Seated at the Table of Outrage



I just saw a thing on Facebook, as I was scrolling through my feed the way we do. It was written by the woman who birthed my two older children, a midwife of babies and other soul things. I usually listen when she speaks. She said, when people look back at this era she believes they will remember it for our tendency to outrage. They will remember us for being thin-skinned and quick to feel offense. Just think, she said, if we could take any part of the energy we put into spite and vitriol, and move it into trying to care for one another … ?

I find myself drifting towards quiet lately. It’s been months since I even tried to tackle an “issue” post. My Twitter feed is getting thin, maybe even mechanical. I hardly risk inserting my opinion on anything that counts as a public issue.

It isn’t that I find any less occasion for concern, or outrage … or holy grief. I just don’t have as clear a picture, what it looks like, to authentically engage. It feels like any button I press is a pressure point, any words I contribute are contributions to some grand piece of dramatic theatre, which just as likely masks the call to action as reveals it. It feels like all the options I have are to egg on one combatant or another in a great coliseum sport we call the public square.

Now you should know, this is a thing about me, that I was raised close to the fringes of society. I have taken in a bit of what you might call conspiracy theory. Maybe that’s what gives me now the perspective I have. To me, it looks like such a nasty trick. Just another numbing agent for us to swallow, all this dramatic indignation: another drug that takes away the pain. Here’s a small dose, a personal offense, taken like an Ibuprofen to lose a nagging guilt. Here’s a bigger dose, like the all consuming collective rage when SOMEBODY HAS DONE SOMETHING WRONG ON THE INTERNET, taken to get you away from your whole broken life for a while.

Numbing agents are kind of the name of the game these days.

If it were my assessment, I would call our era the age of spectacle. Great dramas unfolding RIGHT NOW before our eyes, in the amphitheaters of Buzzfeed and CNN. If it were my assessment, I would call our era the age of numbness, in which our skins have grown so thick against suffering that it takes an outrage to rise above the clang of normal.

It’s a dangerous business, having access to as much knowledge as we do, in a world as full of suffering as ours. Horrible things happening all around us, and we have to pick which ones to go crazy about. No wonder we pick the easiest ones. No wonder we sit on our real desperation, our real heartsick concern, our real experience of instability and lack of options, and channel it all into a ferocious Facebook post about celebrity baby names, or something else equally out of our control.

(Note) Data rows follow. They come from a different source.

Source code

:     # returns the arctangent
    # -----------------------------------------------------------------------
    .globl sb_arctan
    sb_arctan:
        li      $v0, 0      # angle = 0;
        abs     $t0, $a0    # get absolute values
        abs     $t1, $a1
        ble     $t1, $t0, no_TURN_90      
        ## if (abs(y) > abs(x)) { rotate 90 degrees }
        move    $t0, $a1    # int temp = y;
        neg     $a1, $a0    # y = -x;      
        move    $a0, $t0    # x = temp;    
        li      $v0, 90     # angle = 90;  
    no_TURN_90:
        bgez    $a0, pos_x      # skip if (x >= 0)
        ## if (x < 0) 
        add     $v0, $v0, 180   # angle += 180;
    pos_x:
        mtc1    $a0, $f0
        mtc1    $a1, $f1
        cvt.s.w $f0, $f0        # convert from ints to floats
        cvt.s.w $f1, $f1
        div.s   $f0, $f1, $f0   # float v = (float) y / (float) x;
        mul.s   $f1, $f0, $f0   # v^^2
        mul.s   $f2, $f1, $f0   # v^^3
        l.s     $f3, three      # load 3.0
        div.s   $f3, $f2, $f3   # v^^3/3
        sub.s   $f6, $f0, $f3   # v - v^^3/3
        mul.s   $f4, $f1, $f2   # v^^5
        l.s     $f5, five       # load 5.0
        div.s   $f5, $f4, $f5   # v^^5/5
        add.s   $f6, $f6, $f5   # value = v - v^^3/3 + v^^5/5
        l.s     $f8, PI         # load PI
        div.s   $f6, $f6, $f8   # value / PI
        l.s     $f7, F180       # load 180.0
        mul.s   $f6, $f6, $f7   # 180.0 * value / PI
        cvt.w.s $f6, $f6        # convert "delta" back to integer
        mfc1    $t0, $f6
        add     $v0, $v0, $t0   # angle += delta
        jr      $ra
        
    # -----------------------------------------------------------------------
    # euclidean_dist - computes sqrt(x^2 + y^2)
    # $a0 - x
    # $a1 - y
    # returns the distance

But how to shift? How to turn the tables back? In a world where it is normal to run on complete emotional overload, is it possible to come to rest again, and hear the still, small voice?

Who has the courage?

It’s hard to justify not joining the clamor over every single wave of rage, every single issue that becomes the issue of the day. They are such true horrors. But our whole planet is darkened, we knew that already. We can’t afford to forget that we are capable of action.

Where is your action? I’m trying to look close: neighbors I care about, family that needs me. I’ve witnessed, recently, very powerfully, the extension of this kind of relationship to the global scale. We—humans in general and SheLovelys in particular—do well in the world not by multiplying and extending our outrage, but by multiplying and extending our relationships. 

This world gives the open heart such a to-do list. It always has, and this era has its own particular quality of overwhelm. But wouldn’t the darkness love it if we all sat back and yelled a lot about everything, and then were so distracted and confused we couldn’t stand for right in our own spaces, our own families, our workplaces, our own lives? Wouldn’t the darkness just love it if we were so busy waving our hands over our heads, we couldn’t grab on and hold to the person standing right beside us?

The voice of suffering is loud, but the voice of compassion is quiet. That voice emerges in the restfulness of faith, and in the patience of clinging on to hope. It’s harder now. I know. There is so much reason to give up. But even at the table of outrage, there is someone sitting next to you. Turn and see.

If we could take any part of the energy we spend on outrage, and turn it into caring for one another … ? What then?